**Task objective:** Without including any pictures, copy each entry below exactly.

Circuit design text data:
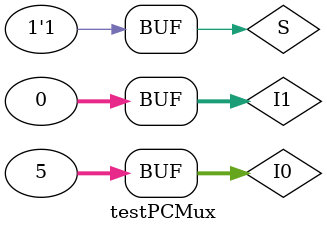
<source format=v>
`timescale 1 ns / 1 ps
`include "pc_multiplexer.v"

module testPCMux();

  reg[31:0] I0;
  reg[31:0] I1;
  reg S;
  wire out;

  pc_multiplexer mux (out, I0, I1, S);

  initial begin

    I0[31:0] = 32'd5; I1[31:0] = 32'd0; S = 1'b0; #1000
    if (out !== 5) $display("0 failed");

    I0[31:0] = 32'd5; I1[31:0] = 32'd0; S = 1'b1; #1000
    if (out !== 0) $display("1 failed");
    end

  endmodule

</source>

**Answer area:**
<source format=v>
`timescale 1 ns / 1 ps
`include "pc_multiplexer.v"

module testPCMux();

  reg[31:0] I0;
  reg[31:0] I1;
  reg S;
  wire out;

  pc_multiplexer mux (out, I0, I1, S);

  initial begin

    I0[31:0] = 32'd5; I1[31:0] = 32'd0; S = 1'b0; #1000
    if (out !== 5) $display("0 failed");

    I0[31:0] = 32'd5; I1[31:0] = 32'd0; S = 1'b1; #1000
    if (out !== 0) $display("1 failed");
    end

  endmodule

</source>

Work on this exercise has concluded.